The increased number of hurricanes and typhoons that we have witnessed over the past few years, their intensity, their destructiveness, has not gone unnoticed.

It's not that we have never had hurricanes like "Ivan The Terrible" in the past. Indeed, there are records of a hurricane hitting south-west Trinidad in 1933, and one even earlier than that.

But for almost a century we have grown to accept that while hurricanes form in the Atlantic around our latitude, they invariably tend to drift well north of us by the time they get here. And, pity the poor buggers, it is our Caribbean neighbours to the north and east of us who suffer most. And, of course, the southern and eastern seaboard of the USA absorbing their wrath before they dissipate.

But that seems to be changing. More and more we are witnessing hurricanes passing this way, too close for comfort. There was Brett that miraculously slipped past us, between Trinidad and Tobago, and a few others that veered away at the last moment.

Ivan brought home the reality of just how vulnerable we are, even though we were largely unprepared-much the way our Grenadian brethren were.

God, after all, is not just Trini, but the ultimate eastern Caribbean woman! Seriously, though, this changing pattern of tropical storms and hurricanes may well be the result of divine will.

But it could well be that global warming, which is largely induced by our wild use of fossil fuels with the resultant Co2 emissions, is behind the changing weather patterns.

If divine will is behind the destructive power of bigger and "badder" hurricanes, then there is nothing we can do to mitigate Her wrath. But if, as so many scientists have been warning us over the past 50 years, we are the architects of our own destruction, then surely we can and must do something about it.

Which is why the civilised world got together and agreed upon the Kyoto Protocol that calls on all nations to reduce their greenhouse gases emissions as one way of slowing, if not reversing, the effects of global warming.

Not surprisingly, the USA was one of a handful of countries that did not sign that agreement until a few months ago. The USA is also the biggest contributor to greenhouse gases.

And given the strong ties that many members of the George Bush administration have with big oil companies (the worst offenders in this regard), it was not surprising that there were several reversals in terms of policies previous regimes had agreed to. In fact, Bush & Co were caught lying on a number of emission-control roll-backs, and they were subsequently shamed into signing the Kyoto Protocol.

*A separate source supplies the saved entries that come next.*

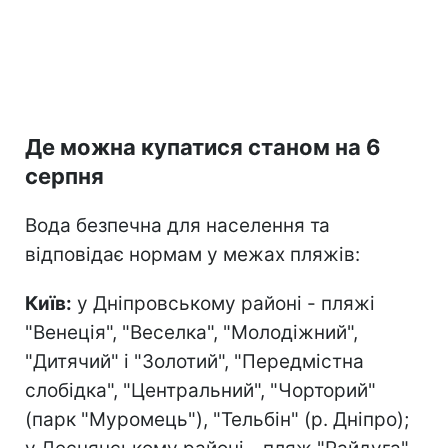
Де можна купатися станом на 6
серпня
Вода безпечна для населення та
відповідає нормам у межах пляжів:
Київ:
у Дніпровському районі - пляжі
"Венеція", "Веселка", "Молодіжний",
"Дитячий" і "Золотий", "Передмістна
слобідка", "Центральний", "Чорторий"
(парк "Муромець"), "Тельбін" (р. Дніпро);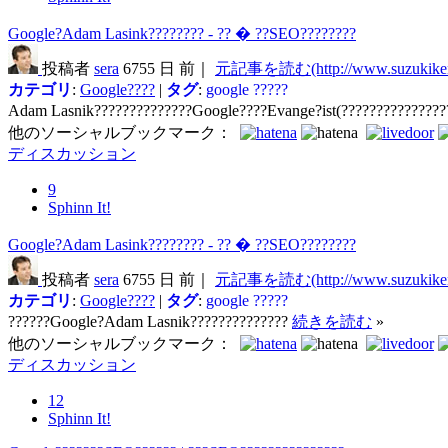
Google?Adam Lasink???????? - ?? � ??SEO????????
投稿者
sera
6755 日 前｜
元記事を読む(http://www.suzukikeni
カテゴリ
:
Google????
|
タグ
:
google
?????
Adam Lasnik??????????????Google????Evange?ist(???????????????
他のソーシャルブックマーク：
ディスカッション
9
Sphinn It!
Google?Adam Lasink???????? - ?? � ??SEO????????
投稿者
sera
6755 日 前｜
元記事を読む(http://www.suzukikeni
カテゴリ
:
Google????
|
タグ
:
google
?????
??????Google?Adam Lasnik??????????????
続きを読む
»
他のソーシャルブックマーク：
ディスカッション
12
Sphinn It!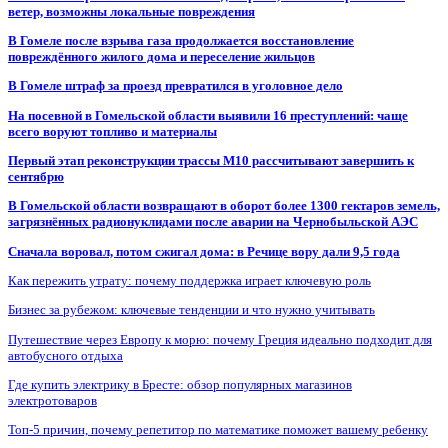
ветер, возможны локальные повреждения
В Гомеле после взрыва газа продолжается восстановление
повреждённого жилого дома и переселение жильцов
В Гомеле штраф за проезд превратился в уголовное дело
На посевной в Гомельской области выявили 16 преступлений: чаще
всего воруют топливо и материалы
Первый этап реконструкции трассы М10 рассчитывают завершить к
сентябрю
В Гомельской области возвращают в оборот более 1300 гектаров земель,
загрязнённых радионуклидами после аварии на Чернобыльской АЭС
Сначала воровал, потом сжигал дома: в Речице вору дали 9,5 года
Как пережить утрату: почему поддержка играет ключевую роль
Бизнес за рубежом: ключевые тенденции и что нужно учитывать
Путешествие через Европу к морю: почему Греция идеально подходит для
автобусного отдыха
Где купить электрику в Бресте: обзор популярных магазинов
электротоваров
Топ-5 причин, почему репетитор по математике поможет вашему ребенку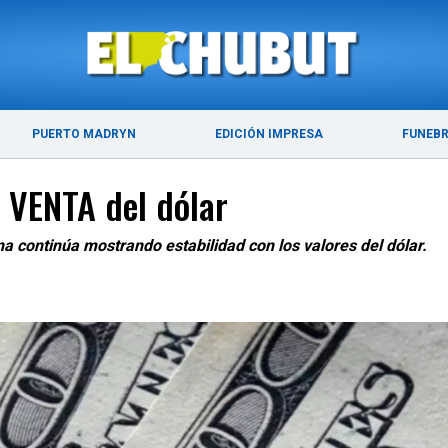
ÚLTIMAS NOTICIAS
PUERTO MADRYN
PUERTO MADRYN
EDICIÓN IMPRESA
FUNEB
 VENTA del dólar
na continúa mostrando estabilidad con los valores del dólar.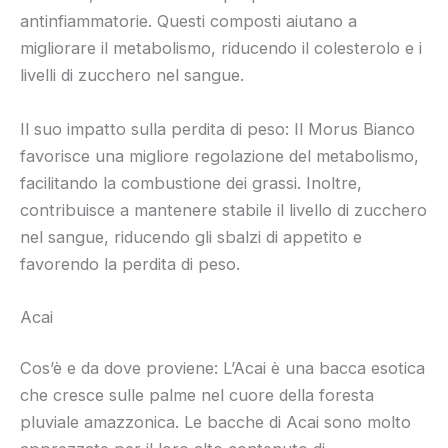
antinfiammatorie. Questi composti aiutano a
migliorare il metabolismo, riducendo il colesterolo e i
livelli di zucchero nel sangue.
Il suo impatto sulla perdita di peso: Il Morus Bianco
favorisce una migliore regolazione del metabolismo,
facilitando la combustione dei grassi. Inoltre,
contribuisce a mantenere stabile il livello di zucchero
nel sangue, riducendo gli sbalzi di appetito e
favorendo la perdita di peso.
Acai
Cos’è e da dove proviene: L’Acai è una bacca esotica
che cresce sulle palme nel cuore della foresta
pluviale amazzonica. Le bacche di Acai sono molto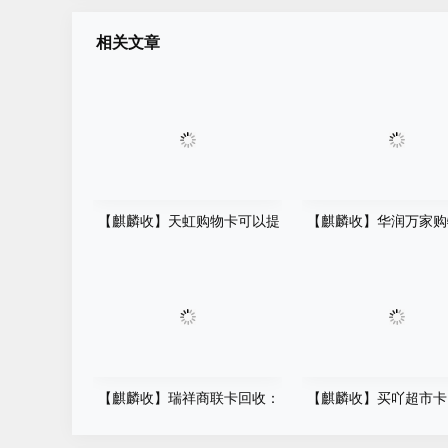
相关文章
【麒麟收】天虹购物卡可以提
【麒麟收】华润万家购
现吗？一篇看懂回收价格、平
置了怎么办？别等过期
台选择与操作流程
悔，这个方法很多人都
【麒麟收】瑞祥商联卡回收：
【麒麟收】买吖超市卡
别让闲置购物卡悄悄 "贬值" 了
数字化时代的卡券价值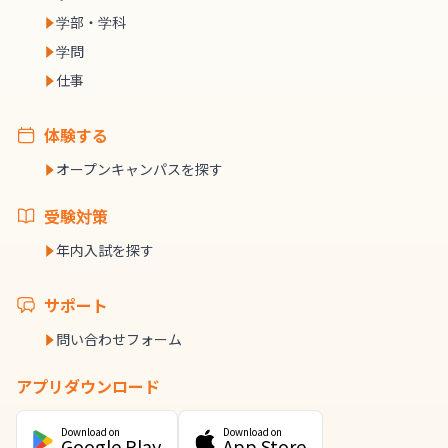
学部・学科
学問
仕事
体験する
オープンキャンパスを探す
受験対策
年内入試を探す
サポート
問い合わせフォーム
アプリダウンロード
Download on
Download on
Google Play
App Store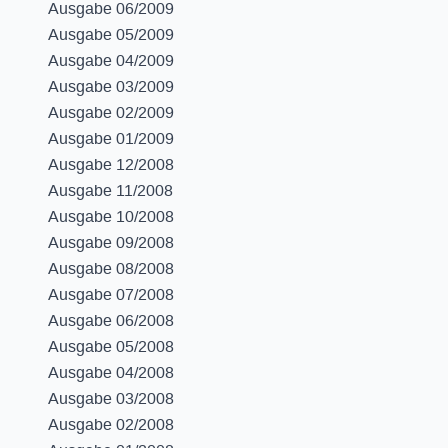
Ausgabe 06/2009
Ausgabe 05/2009
Ausgabe 04/2009
Ausgabe 03/2009
Ausgabe 02/2009
Ausgabe 01/2009
Ausgabe 12/2008
Ausgabe 11/2008
Ausgabe 10/2008
Ausgabe 09/2008
Ausgabe 08/2008
Ausgabe 07/2008
Ausgabe 06/2008
Ausgabe 05/2008
Ausgabe 04/2008
Ausgabe 03/2008
Ausgabe 02/2008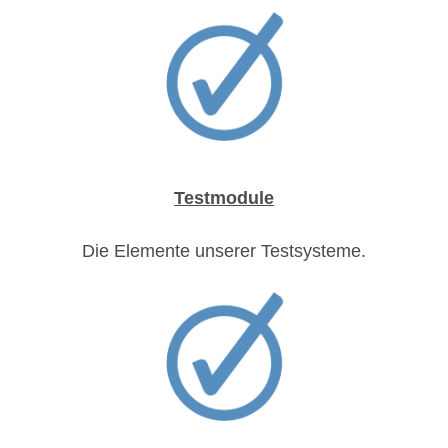
Testmodule
Die Elemente unserer Testsysteme.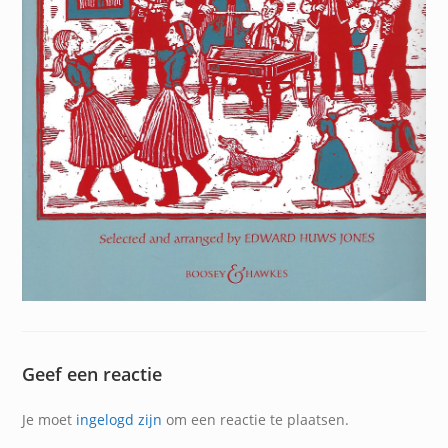
Geef een reactie
Je moet
ingelogd zijn
om een reactie te plaatsen.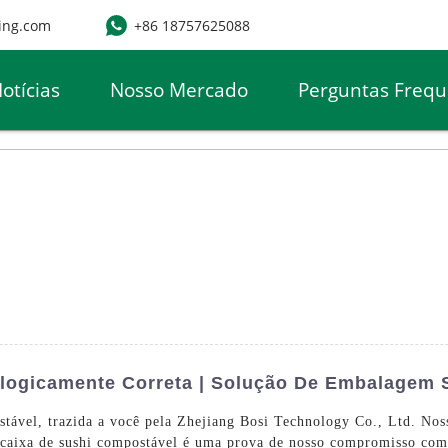
ing.com
+86 18757625088
otícias
Nosso Mercado
Perguntas Frequ
logicamente Correta | Solução De Embalagem 
tável, trazida a você pela Zhejiang Bosi Technology Co., Ltd. Nos
 esta caixa de sushi compostável é uma prova de nosso compromisso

One crusader for immediate action in this fight for the survival of humanity is Tony Blair's chief scientist, Sir David King. Last February he told a Seattle gathering of scientists: "Climate change is the most severe problem we are facing today, more serious than even the threat of terrorism."

When he journeyed to Moscow recently to persuade Putin sign the protocol, he told the Russian leader that "global warming is a bigger threat than weapons of mass destruction". Not many people like Sir David, especially those like Danish professor Bjorn Lomborg (in political science, for God's sake!), who argues that the money developed countries will need to spend to curb global warming is better spent on meeting the immediate needs of the poor in today's world. Music for the ears of looting Third World leaders. But little comfort to my as yet unborn grandchildren, and generations beyond them.

There is not a whole lot we in Trinidad and Tobago, or indeed the Caribbean, can do to ensure that planet Earth remains habitable for those we leave behind as we join the passing parade.

But at the very least we must do our own house cleaning, change our downright nasty habits of further polluting an already over-polluted environment. And this caring for future generations must involve government, all industries, and the toothless EMA as well.